The science academies of the world's seven largest industrialized nations have sounded an alarm: as companies launch unprecedented numbers of satellites into orbit, the world needs a unified governance system to prevent space from becoming irreversibly polluted. The call comes ahead of the G7 Leaders' Summit scheduled for June 15–17 in Evian, France, where these academies are pushing governments to establish an Intergovernmental Panel on Space Sustainability (IPSS) to manage the explosive growth of orbital activity.
A decade ago, fewer than 2,000 active satellites orbited Earth in low-Earth orbit. Today, that number has climbed to nearly 20,000, with governments and corporations announcing plans for up to a million more. While this expansion promises near-universal broadband access, it brings risks that scientists are only beginning to understand: contamination of the night sky, disruption of astronomical research, escalating collision hazards, and debris raining down on the planet. More than one rocket now launches every day—a rate that may actually reverse the recovery of the ozone layer, recent research suggests.
The challenge is organizational as much as technical. Several scientific bodies currently advise on different aspects of space sustainability—the Inter-Agency Space Debris Coordination Committee focuses on debris, while the International Astronomical Union's Center for the Protection of the Dark and Quiet Sky works to minimize satellite interference with astronomy. But no single comprehensive authority exists to guide governments and corporations toward sustainable practices. Scientists compare the current situation to climate research in the 1990s, when fragmented advisory groups eventually consolidated into the influential Intergovernmental Panel on Climate Change (IPCC). They want history to repeat itself, only faster.
The proposed IPSS would mirror the IPCC's structure and mandate. Its first priority would be defining global thresholds for sustainability—much like the 1.5-degree limit in climate science—to identify when specific orbital altitudes reach their carrying capacity. Three working groups would then provide transparent, policymaker-friendly summaries of scientific findings. One would assess the physical science of the orbital environment, including space debris trajectories and sustainable launch traffic models. A second would evaluate the environmental and societal impacts of massive satellite constellations, quantifying everything from ozone depletion caused by rocket launches to increased risks from satellite reentry and threats to ground-based astronomy. A third would develop mitigation strategies and policy recommendations, including international standards for satellite disposal, debris removal, and new licensing requirements that consider constellation-wide rather than individual satellite risk.

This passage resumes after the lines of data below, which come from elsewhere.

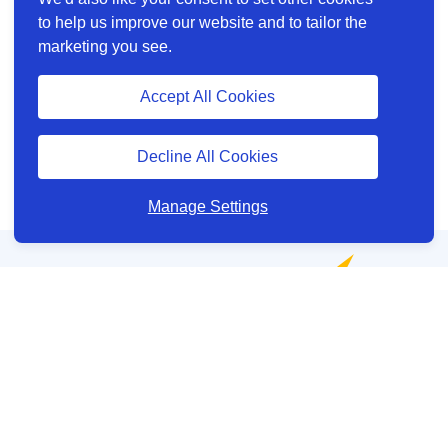
to help us improve our website and to tailor the
marketing you see.
Accept All Cookies
Decline All Cookies
Manage Settings
Help and Support
About us
Other site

An additional Task Force on Space Traffic Footprints, modeled after the IPCC's greenhouse gas inventory body, would establish standardized methods for nations to report their space activity—creating transparency and accountability. This framework would bring the kind of rigorous, coordinated scientific input to space policy that has, for better and worse, defined climate governance for three decades.
The timing is urgent. Scientists acknowledge that understanding human impact on near-Earth space remains in its infancy, yet the consequences of inaction are becoming clearer by the day. Multiple satellite reentries now occur daily, with unknown effects on upper atmospheric chemistry. The window for establishing governance before reaching a critical tipping point may be narrowing fast.